(Material provided)

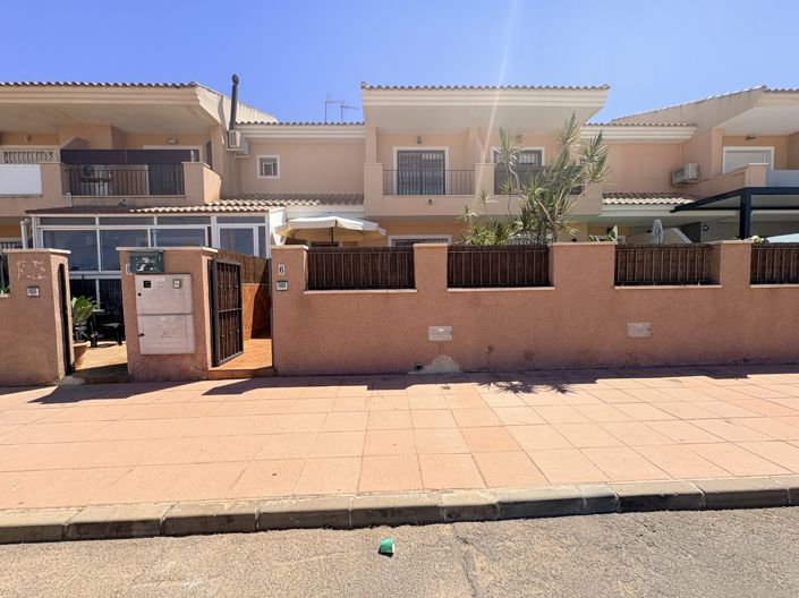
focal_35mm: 14
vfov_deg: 85.6
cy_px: 299
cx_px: 400
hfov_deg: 102.1
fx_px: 323
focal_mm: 2.22
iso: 50
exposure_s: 1/1198
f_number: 2.2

(End Material provided)

What is being asked -> Copy every record exactly, dropping the images.

Solution below ->
focal_35mm: 14
vfov_deg: 85.6
cy_px: 299
cx_px: 400
hfov_deg: 102.1
fx_px: 323
focal_mm: 2.22
iso: 50
exposure_s: 1/1198
f_number: 2.2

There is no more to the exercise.